Mit der potenziellen Immobilienblase, der möglichen Kreditklemme und der Inflationsbekämpfung, die in China an der Tagesordnung stehen, müssen Sie recht erleichtert sein, jetzt diese Art von Problemen nicht mehr täglich bekämpfen zu müssen.

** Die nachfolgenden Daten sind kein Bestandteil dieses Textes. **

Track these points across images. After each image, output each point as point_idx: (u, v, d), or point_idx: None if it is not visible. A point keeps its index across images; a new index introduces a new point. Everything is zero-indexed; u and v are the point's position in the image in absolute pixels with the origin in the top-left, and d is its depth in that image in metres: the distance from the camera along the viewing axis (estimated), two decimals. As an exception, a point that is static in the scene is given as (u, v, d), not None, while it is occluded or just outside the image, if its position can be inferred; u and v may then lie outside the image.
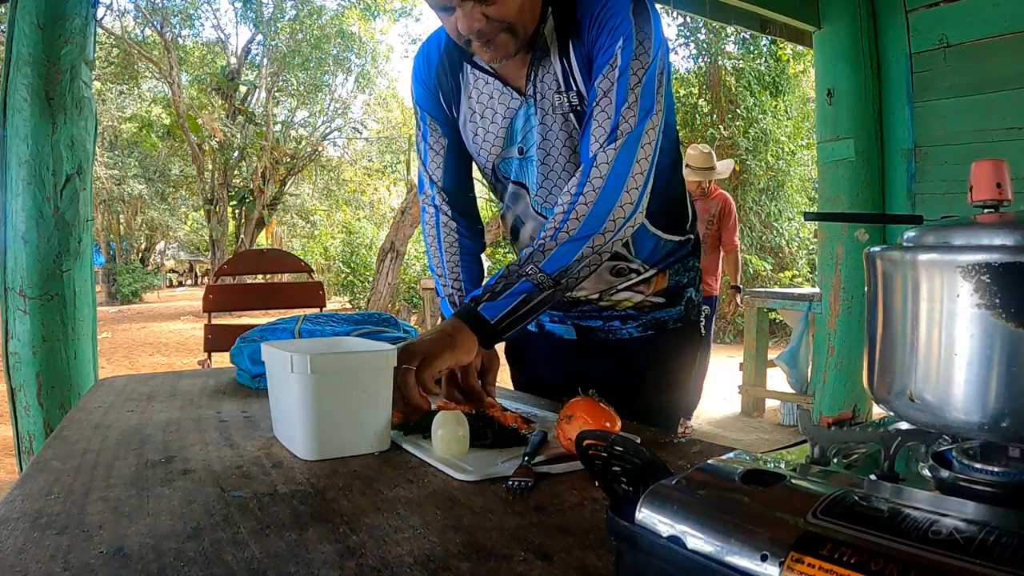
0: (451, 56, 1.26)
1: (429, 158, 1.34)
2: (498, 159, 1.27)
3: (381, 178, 20.35)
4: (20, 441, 2.43)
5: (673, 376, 1.34)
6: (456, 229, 1.35)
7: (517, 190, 1.28)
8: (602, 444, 0.52)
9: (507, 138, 1.24)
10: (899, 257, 0.55)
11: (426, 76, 1.30)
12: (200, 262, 29.37)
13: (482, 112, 1.24)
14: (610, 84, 1.08)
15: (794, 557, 0.39)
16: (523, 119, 1.20)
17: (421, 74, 1.31)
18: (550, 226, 1.10)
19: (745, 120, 10.06)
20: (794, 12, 3.74)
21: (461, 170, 1.36)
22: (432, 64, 1.29)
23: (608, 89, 1.08)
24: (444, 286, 1.33)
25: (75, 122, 2.42)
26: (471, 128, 1.27)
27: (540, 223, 1.26)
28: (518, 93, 1.20)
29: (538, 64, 1.16)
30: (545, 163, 1.21)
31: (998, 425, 0.49)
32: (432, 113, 1.31)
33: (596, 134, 1.09)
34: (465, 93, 1.26)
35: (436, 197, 1.35)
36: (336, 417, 0.91)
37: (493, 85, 1.22)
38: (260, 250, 5.55)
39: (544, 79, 1.17)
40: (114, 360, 8.32)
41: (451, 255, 1.34)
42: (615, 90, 1.08)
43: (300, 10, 15.90)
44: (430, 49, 1.30)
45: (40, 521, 0.69)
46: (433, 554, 0.61)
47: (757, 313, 5.17)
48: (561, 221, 1.09)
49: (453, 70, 1.26)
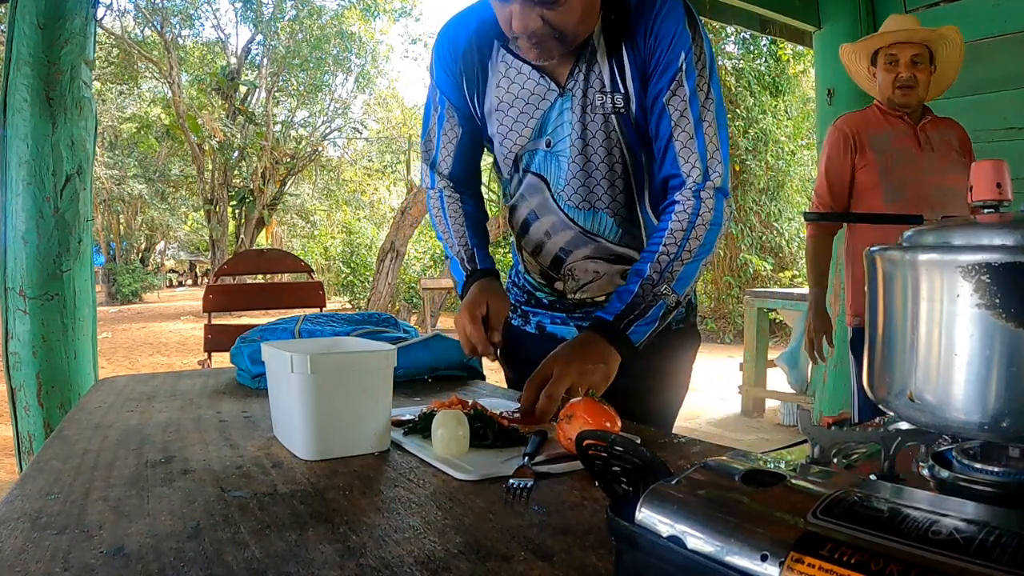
0: (481, 43, 1.22)
1: (441, 144, 1.33)
2: (523, 149, 1.25)
3: (381, 178, 20.34)
4: (20, 441, 2.43)
5: (673, 376, 1.34)
6: (459, 199, 1.36)
7: (537, 183, 1.26)
8: (602, 444, 0.53)
9: (537, 129, 1.22)
10: (899, 257, 0.55)
11: (451, 62, 1.26)
12: (200, 262, 29.36)
13: (512, 101, 1.22)
14: (683, 103, 1.12)
15: (794, 557, 0.39)
16: (557, 111, 1.19)
17: (445, 59, 1.27)
18: (670, 245, 1.12)
19: (745, 120, 10.06)
20: (794, 12, 3.74)
21: (471, 159, 1.35)
22: (458, 50, 1.25)
23: (683, 109, 1.12)
24: (451, 247, 1.34)
25: (75, 122, 2.42)
26: (498, 116, 1.24)
27: (564, 220, 1.25)
28: (556, 85, 1.18)
29: (584, 61, 1.16)
30: (576, 161, 1.20)
31: (998, 425, 0.49)
32: (452, 99, 1.29)
33: (685, 155, 1.14)
34: (494, 80, 1.23)
35: (439, 182, 1.35)
36: (336, 417, 0.91)
37: (527, 75, 1.19)
38: (260, 250, 5.56)
39: (588, 77, 1.16)
40: (114, 360, 8.32)
41: (455, 220, 1.34)
42: (690, 110, 1.12)
43: (300, 10, 15.89)
44: (457, 34, 1.25)
45: (40, 521, 0.69)
46: (433, 554, 0.61)
47: (757, 313, 5.17)
48: (683, 241, 1.12)
49: (482, 57, 1.23)
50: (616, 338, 1.09)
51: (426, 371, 1.50)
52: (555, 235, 1.28)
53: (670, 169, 1.15)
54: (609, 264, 1.27)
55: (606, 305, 1.14)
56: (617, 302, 1.12)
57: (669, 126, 1.13)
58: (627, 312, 1.10)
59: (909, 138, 2.33)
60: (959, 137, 2.41)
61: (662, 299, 1.11)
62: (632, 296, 1.11)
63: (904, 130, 2.34)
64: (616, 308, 1.11)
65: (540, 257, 1.31)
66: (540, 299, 1.38)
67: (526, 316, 1.41)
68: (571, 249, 1.27)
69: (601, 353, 1.08)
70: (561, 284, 1.32)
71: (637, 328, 1.10)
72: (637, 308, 1.10)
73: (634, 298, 1.11)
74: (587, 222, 1.24)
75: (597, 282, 1.29)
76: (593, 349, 1.08)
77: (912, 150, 2.32)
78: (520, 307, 1.43)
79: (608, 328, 1.10)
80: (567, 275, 1.30)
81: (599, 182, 1.21)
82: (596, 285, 1.29)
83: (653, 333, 1.12)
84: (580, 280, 1.29)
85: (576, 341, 1.12)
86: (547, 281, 1.34)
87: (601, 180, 1.21)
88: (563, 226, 1.26)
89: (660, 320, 1.12)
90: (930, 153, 2.33)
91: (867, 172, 2.33)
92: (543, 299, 1.37)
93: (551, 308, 1.36)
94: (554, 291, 1.34)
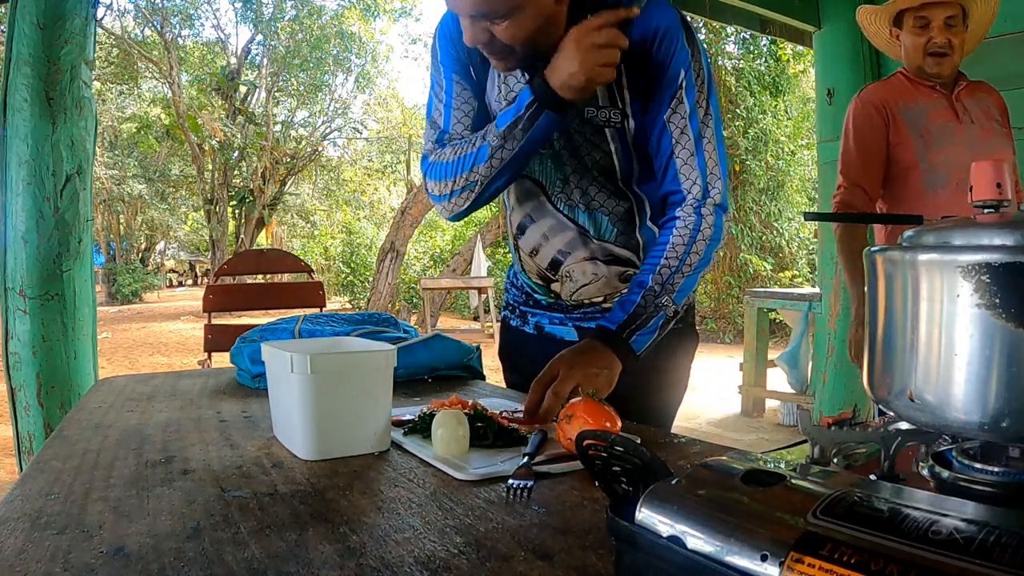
0: None
1: (453, 118, 1.24)
2: None
3: (381, 178, 20.35)
4: (20, 441, 2.43)
5: (672, 376, 1.34)
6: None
7: (531, 187, 1.27)
8: (602, 444, 0.53)
9: None
10: (899, 257, 0.55)
11: (454, 49, 1.23)
12: (200, 262, 29.37)
13: (509, 100, 1.20)
14: (683, 121, 1.13)
15: (794, 557, 0.39)
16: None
17: (448, 48, 1.23)
18: (672, 259, 1.14)
19: (745, 120, 10.07)
20: (794, 12, 3.74)
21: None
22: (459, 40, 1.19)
23: (684, 127, 1.14)
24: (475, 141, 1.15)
25: (75, 122, 2.42)
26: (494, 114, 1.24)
27: (562, 221, 1.26)
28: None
29: None
30: (568, 164, 1.21)
31: (998, 425, 0.49)
32: (461, 76, 1.24)
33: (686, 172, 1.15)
34: (491, 76, 1.23)
35: None
36: (336, 417, 0.91)
37: (519, 78, 1.19)
38: (260, 250, 5.55)
39: None
40: (114, 360, 8.32)
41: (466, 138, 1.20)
42: (690, 127, 1.14)
43: (300, 10, 15.90)
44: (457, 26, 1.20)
45: (40, 521, 0.69)
46: (433, 554, 0.61)
47: (757, 313, 5.18)
48: (684, 255, 1.14)
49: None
50: (619, 346, 1.10)
51: (426, 371, 1.50)
52: (553, 237, 1.28)
53: (671, 186, 1.17)
54: (607, 266, 1.27)
55: (608, 314, 1.15)
56: (620, 311, 1.13)
57: (670, 144, 1.15)
58: (629, 321, 1.11)
59: (945, 111, 2.01)
60: (997, 104, 2.08)
61: (663, 310, 1.13)
62: (635, 306, 1.12)
63: (938, 102, 2.02)
64: (619, 317, 1.12)
65: (538, 259, 1.32)
66: (538, 300, 1.38)
67: (524, 317, 1.41)
68: (570, 251, 1.27)
69: (605, 359, 1.09)
70: (558, 286, 1.32)
71: (639, 337, 1.12)
72: (639, 318, 1.12)
73: (636, 308, 1.12)
74: (587, 222, 1.25)
75: (595, 284, 1.29)
76: (598, 355, 1.09)
77: (951, 125, 2.00)
78: (519, 308, 1.43)
79: (611, 336, 1.11)
80: (565, 277, 1.30)
81: (592, 183, 1.22)
82: (594, 287, 1.29)
83: (653, 343, 1.14)
84: (578, 282, 1.29)
85: (580, 347, 1.12)
86: (544, 283, 1.34)
87: (595, 180, 1.22)
88: (562, 227, 1.26)
89: (660, 330, 1.14)
90: (971, 126, 2.00)
91: (903, 150, 2.02)
92: (541, 300, 1.37)
93: (549, 309, 1.37)
94: (551, 293, 1.34)
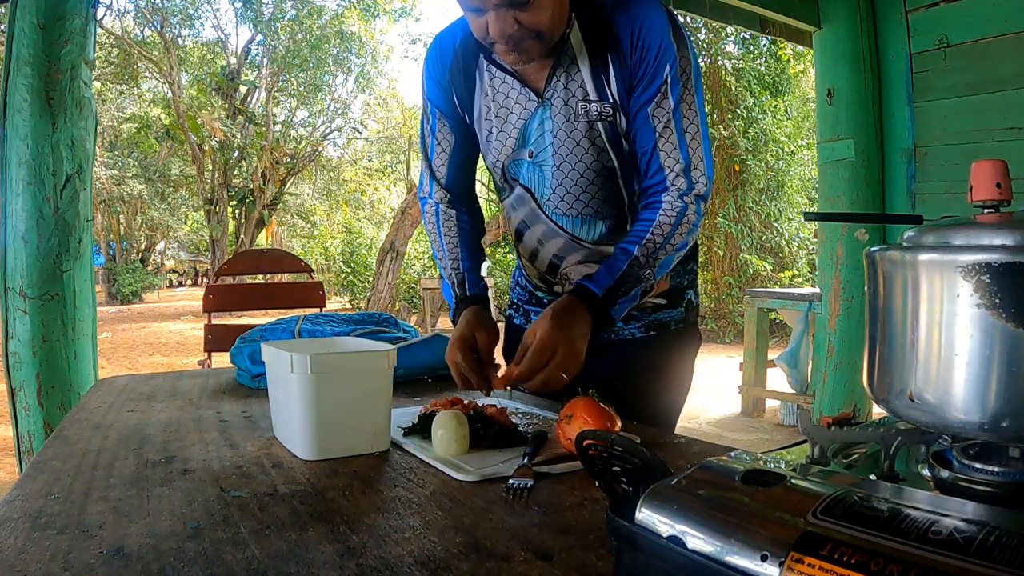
0: (467, 53, 1.24)
1: (435, 154, 1.33)
2: (508, 160, 1.26)
3: (381, 178, 20.34)
4: (20, 441, 2.43)
5: (673, 377, 1.34)
6: (455, 216, 1.35)
7: (523, 194, 1.27)
8: (602, 444, 0.53)
9: (519, 140, 1.23)
10: (899, 257, 0.55)
11: (439, 73, 1.28)
12: (200, 262, 29.36)
13: (496, 111, 1.23)
14: (667, 115, 1.13)
15: (794, 557, 0.39)
16: (537, 122, 1.20)
17: (434, 71, 1.29)
18: (657, 235, 1.13)
19: (745, 120, 10.06)
20: (794, 12, 3.74)
21: (465, 168, 1.36)
22: (446, 61, 1.27)
23: (667, 121, 1.13)
24: (444, 268, 1.33)
25: (75, 122, 2.42)
26: (486, 126, 1.26)
27: (553, 228, 1.26)
28: (535, 95, 1.19)
29: (561, 69, 1.16)
30: (561, 169, 1.21)
31: (998, 425, 0.49)
32: (443, 109, 1.30)
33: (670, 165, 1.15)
34: (481, 91, 1.25)
35: (436, 193, 1.35)
36: (336, 417, 0.91)
37: (511, 84, 1.20)
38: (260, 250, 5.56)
39: (568, 85, 1.16)
40: (114, 360, 8.32)
41: (450, 239, 1.34)
42: (673, 121, 1.13)
43: (300, 10, 15.89)
44: (444, 45, 1.27)
45: (40, 521, 0.69)
46: (433, 554, 0.61)
47: (757, 313, 5.17)
48: (669, 234, 1.13)
49: (468, 68, 1.25)
50: (599, 311, 1.10)
51: (426, 371, 1.50)
52: (547, 243, 1.29)
53: (654, 178, 1.17)
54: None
55: (594, 275, 1.13)
56: (606, 276, 1.12)
57: (653, 137, 1.14)
58: (615, 287, 1.11)
59: None
60: None
61: (644, 282, 1.13)
62: (620, 273, 1.11)
63: None
64: (605, 282, 1.11)
65: (536, 263, 1.32)
66: (541, 298, 1.39)
67: (527, 315, 1.42)
68: (564, 255, 1.28)
69: (586, 324, 1.08)
70: (560, 288, 1.32)
71: (620, 304, 1.12)
72: (623, 285, 1.11)
73: (622, 275, 1.11)
74: (576, 229, 1.25)
75: None
76: (580, 319, 1.08)
77: None
78: (522, 306, 1.44)
79: (594, 300, 1.10)
80: (564, 279, 1.30)
81: (586, 189, 1.22)
82: None
83: (626, 311, 1.15)
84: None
85: (563, 308, 1.09)
86: (546, 285, 1.35)
87: (588, 187, 1.22)
88: (553, 234, 1.27)
89: (636, 300, 1.15)
90: None
91: None
92: (544, 299, 1.38)
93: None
94: (553, 293, 1.34)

(Lacht.) In keinem Land kann man sagen, dass so etwas ein leichter Job ist. In China sind wir 1,3 Milliarden Menschen. Das ist ein großes Land. Da müssen die Menschen Nahrung bekommen, mit Jobs versorgt sein, Unterkünfte haben. Wir haben das geschafft. Nun müssen wir uns nicht mehr um Nahrung oder Kleidung Sorgen machen. Jetzt gibt es andere Punkte. Bemerkungen von außen sind hilfreich, weil sie uns manchmal ein Problem verdeutlichen. Ich habe in meiner Zeit immer sehr deutlich den internationalen Einschätzungen gelauscht. Das half mir, einen klaren Kopf zu bekommen. Dank dieser Einschätzungen fokussieren wir jetzt auch auf die Immobilien-Blase, die Einkommensverteilung und auch auf die Umwelt. Das ist jetzt eine nationale Priorität. Vize-Finanzminister zu sein war also ein harter Job, und ich mag Herausforderungen. Aber ich habe keinen Zweifel daran, dass Generalsekretär der Unido ebenfalls ein harter Job ist. Aber ich habe Vertrauen in die Mitgliedsstaaten, dass wir einander helfen. Und ich würde auch gerne eine sehr gute Beziehung mit unserem Gastgeberland, Ihrem Land, aufbauen. Ich werde also nicht nur den harten Job genießen, sondern ich werde auch versuchen, das Leben in Wien zu genießen.